When I’ve seen Susan Wheeler and others preparing to serve food with loving care for people who have no home and no food, it’s not hard to see the resemblance to the God she serves. When I read Terry Heitman’s Facebook comments about how serving meals at Bill’s Place has touched him each time he’s been there, I see the resemblance, too. When I see the service results of National Avenue’s youth, selling blankets or washing cars or sleeping in a makeshift shack to raise funds and awareness for Nicaragua, I see that resemblance … and I weep with joy.
When the choir, or the bell choir, or the talented soloists and musicians of our church begin to sing or play, I am again moved to tears of joy (and a wee bit of envy)–and I hear the message of a loving God within me.
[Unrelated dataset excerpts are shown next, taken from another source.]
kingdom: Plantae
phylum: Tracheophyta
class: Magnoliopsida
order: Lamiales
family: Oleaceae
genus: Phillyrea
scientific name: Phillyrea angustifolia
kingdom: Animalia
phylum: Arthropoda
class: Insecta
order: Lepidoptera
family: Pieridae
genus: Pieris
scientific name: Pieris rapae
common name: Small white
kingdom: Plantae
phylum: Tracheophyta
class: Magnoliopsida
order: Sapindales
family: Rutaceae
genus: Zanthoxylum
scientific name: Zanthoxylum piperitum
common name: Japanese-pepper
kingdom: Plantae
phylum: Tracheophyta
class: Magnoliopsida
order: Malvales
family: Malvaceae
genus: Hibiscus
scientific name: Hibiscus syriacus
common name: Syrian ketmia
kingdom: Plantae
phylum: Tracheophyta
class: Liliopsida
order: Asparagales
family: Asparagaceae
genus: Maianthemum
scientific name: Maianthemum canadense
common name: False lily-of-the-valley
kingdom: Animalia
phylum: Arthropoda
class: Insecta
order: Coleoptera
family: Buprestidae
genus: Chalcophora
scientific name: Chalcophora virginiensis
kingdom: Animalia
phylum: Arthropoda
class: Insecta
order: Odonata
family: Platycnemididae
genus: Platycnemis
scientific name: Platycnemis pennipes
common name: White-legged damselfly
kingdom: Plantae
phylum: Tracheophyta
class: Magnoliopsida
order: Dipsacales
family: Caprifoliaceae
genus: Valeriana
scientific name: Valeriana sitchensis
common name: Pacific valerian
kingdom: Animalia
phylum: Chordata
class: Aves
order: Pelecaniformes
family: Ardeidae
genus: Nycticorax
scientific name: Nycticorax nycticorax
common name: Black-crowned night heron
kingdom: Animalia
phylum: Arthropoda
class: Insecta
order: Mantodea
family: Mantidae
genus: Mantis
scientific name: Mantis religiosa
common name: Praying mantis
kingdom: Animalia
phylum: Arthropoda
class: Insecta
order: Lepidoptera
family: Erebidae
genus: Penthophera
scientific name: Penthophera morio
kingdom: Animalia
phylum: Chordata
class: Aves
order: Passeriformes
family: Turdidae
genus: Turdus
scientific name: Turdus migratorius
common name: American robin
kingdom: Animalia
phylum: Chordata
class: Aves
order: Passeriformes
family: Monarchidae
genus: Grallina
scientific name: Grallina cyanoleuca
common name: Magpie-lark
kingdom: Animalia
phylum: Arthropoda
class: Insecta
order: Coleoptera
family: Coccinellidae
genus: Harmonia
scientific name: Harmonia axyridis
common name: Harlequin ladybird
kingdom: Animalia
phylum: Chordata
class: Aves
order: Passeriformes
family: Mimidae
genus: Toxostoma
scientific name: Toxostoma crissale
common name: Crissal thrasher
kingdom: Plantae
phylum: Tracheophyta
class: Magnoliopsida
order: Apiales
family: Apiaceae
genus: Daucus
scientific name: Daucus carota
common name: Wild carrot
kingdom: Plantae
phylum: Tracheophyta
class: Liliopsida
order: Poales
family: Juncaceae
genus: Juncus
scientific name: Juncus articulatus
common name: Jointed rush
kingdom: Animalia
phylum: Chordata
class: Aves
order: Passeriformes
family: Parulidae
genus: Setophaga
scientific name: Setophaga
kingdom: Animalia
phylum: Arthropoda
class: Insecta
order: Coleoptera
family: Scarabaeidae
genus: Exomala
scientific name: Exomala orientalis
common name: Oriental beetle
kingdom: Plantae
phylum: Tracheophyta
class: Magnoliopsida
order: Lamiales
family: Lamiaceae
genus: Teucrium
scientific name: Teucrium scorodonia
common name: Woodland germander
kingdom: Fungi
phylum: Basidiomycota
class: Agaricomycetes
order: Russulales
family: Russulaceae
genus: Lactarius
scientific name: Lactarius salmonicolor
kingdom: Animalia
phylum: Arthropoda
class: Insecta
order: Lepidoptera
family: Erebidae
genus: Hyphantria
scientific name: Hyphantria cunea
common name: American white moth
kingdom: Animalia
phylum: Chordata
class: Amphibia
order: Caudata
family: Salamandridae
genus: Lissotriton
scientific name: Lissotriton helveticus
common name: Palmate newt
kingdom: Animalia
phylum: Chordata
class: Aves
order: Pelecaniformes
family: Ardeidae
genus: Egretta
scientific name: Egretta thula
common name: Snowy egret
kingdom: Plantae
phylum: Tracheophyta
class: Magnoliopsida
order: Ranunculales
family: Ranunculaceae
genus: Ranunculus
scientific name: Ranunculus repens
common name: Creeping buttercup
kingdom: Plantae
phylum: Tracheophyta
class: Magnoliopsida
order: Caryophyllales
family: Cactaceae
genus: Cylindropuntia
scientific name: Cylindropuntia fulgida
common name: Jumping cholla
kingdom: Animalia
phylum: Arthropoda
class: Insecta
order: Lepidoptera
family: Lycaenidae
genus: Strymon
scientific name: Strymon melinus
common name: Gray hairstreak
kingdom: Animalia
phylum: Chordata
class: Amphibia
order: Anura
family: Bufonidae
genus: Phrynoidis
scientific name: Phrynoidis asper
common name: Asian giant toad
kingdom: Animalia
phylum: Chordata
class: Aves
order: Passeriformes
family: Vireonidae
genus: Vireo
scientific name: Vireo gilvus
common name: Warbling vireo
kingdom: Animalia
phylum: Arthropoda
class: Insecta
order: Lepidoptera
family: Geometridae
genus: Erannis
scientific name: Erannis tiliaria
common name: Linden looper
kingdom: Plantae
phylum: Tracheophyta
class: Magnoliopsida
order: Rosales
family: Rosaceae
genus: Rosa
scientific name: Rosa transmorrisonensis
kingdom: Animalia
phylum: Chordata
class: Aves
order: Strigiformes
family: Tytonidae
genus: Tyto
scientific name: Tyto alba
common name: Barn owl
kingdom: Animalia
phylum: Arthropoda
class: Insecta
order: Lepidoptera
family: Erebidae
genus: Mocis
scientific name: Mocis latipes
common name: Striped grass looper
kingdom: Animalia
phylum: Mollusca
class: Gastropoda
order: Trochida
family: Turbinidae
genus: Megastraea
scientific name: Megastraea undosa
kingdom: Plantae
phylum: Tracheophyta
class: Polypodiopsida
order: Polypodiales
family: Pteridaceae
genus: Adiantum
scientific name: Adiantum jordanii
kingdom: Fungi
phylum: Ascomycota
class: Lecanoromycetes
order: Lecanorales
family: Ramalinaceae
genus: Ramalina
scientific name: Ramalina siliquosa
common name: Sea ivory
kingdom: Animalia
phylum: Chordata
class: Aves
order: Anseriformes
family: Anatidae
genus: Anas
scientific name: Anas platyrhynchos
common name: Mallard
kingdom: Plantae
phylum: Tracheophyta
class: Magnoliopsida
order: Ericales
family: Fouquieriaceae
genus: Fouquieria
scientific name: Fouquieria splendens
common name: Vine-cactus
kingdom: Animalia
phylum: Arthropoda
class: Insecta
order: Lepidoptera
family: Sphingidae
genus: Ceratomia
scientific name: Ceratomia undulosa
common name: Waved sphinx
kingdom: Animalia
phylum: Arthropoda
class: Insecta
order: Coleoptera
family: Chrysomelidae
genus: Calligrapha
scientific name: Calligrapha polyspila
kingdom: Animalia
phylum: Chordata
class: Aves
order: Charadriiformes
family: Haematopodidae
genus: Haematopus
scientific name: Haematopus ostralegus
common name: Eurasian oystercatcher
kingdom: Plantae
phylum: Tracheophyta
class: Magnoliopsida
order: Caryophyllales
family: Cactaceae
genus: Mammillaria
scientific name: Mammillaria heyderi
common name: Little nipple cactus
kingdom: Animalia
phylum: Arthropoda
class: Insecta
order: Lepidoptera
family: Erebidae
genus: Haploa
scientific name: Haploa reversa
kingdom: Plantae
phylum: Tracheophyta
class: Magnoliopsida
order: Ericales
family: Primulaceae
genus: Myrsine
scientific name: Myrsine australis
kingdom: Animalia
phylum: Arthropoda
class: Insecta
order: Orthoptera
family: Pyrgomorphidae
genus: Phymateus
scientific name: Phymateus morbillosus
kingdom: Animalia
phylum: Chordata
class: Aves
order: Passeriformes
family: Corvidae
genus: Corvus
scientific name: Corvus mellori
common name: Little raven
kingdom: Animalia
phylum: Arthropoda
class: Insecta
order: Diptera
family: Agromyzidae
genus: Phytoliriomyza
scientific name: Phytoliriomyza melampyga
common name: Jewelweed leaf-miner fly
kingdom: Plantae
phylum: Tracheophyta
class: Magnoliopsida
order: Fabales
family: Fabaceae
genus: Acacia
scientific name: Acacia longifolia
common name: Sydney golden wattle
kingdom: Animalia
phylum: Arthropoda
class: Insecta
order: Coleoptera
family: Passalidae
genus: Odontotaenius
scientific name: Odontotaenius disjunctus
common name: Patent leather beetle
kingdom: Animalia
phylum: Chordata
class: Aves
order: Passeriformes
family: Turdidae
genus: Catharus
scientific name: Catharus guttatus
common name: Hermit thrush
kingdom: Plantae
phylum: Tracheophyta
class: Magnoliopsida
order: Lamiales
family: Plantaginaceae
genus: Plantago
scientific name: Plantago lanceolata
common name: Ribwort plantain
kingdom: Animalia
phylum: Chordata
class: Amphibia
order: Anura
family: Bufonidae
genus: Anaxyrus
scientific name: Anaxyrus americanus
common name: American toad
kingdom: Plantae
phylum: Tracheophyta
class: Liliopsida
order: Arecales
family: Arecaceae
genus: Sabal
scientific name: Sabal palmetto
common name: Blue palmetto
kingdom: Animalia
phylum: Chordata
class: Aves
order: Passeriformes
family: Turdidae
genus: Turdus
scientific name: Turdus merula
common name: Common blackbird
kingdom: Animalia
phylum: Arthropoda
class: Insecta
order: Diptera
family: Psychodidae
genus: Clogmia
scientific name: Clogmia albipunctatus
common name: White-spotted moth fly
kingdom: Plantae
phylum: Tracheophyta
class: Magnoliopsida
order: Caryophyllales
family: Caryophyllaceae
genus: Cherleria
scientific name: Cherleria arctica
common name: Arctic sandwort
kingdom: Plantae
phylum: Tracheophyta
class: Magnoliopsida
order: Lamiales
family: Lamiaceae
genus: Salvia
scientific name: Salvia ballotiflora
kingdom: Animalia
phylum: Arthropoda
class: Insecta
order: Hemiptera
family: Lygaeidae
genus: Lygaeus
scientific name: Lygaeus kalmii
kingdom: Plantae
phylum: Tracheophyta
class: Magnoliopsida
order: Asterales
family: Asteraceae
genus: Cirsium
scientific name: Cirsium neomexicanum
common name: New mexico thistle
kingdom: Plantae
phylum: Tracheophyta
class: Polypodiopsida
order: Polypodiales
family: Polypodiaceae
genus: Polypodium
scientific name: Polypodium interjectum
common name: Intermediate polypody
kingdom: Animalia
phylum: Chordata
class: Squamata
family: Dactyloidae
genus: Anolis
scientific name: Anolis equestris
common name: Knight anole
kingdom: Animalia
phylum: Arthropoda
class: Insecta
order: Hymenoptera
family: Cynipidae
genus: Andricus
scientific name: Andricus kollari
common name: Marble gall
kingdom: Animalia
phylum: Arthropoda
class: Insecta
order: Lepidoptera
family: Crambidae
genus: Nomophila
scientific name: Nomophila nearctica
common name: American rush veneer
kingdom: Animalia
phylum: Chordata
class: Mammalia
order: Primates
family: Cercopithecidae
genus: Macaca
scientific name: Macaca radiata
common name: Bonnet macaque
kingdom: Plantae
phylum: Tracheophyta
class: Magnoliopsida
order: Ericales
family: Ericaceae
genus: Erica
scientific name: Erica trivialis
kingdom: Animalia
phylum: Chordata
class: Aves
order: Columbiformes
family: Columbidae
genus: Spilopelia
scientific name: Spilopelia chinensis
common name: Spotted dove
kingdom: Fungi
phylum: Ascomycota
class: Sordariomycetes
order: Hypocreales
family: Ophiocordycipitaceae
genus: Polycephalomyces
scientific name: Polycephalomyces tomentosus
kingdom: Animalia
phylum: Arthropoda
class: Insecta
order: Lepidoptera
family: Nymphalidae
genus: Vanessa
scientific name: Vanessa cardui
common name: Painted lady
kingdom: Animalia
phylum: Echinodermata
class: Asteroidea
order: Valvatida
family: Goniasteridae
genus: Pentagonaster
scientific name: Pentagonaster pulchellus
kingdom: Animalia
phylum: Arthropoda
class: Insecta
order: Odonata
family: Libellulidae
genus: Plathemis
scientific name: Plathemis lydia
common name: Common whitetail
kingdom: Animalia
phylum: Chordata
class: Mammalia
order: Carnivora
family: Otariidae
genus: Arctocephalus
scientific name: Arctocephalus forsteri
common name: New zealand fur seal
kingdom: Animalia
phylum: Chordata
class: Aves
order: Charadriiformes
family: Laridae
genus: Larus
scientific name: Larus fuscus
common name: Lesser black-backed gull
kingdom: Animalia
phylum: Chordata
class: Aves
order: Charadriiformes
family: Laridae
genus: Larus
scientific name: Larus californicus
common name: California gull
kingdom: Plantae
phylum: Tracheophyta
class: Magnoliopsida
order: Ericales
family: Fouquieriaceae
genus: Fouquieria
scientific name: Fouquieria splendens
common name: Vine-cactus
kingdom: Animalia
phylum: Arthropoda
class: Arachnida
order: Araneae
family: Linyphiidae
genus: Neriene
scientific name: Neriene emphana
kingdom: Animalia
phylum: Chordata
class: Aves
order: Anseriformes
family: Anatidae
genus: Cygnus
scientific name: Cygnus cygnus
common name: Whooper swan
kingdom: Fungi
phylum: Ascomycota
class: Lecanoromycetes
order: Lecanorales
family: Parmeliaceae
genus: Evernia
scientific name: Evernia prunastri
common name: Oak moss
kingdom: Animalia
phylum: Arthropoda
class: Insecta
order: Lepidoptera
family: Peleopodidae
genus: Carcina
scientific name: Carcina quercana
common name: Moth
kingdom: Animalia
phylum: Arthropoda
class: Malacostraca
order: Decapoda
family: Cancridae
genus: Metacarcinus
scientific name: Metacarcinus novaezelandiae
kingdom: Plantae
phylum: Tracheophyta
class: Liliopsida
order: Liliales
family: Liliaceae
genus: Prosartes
When people go out of their way to reach out to Chris and me … to include us, to welcome or encourage us… once again, we feel the arms of a loving God surrounding us.
It’s not hard to see God’s hands and feet–at the end of the arms and legs of so many members of National Avenue Christian Church. We are not without flaws (no church is)–but this church works real hard to be a community that points-with-its-actions to a loving, caring, welcoming and accepting God.
My prayer is that others who come will see that resemblance –as we have.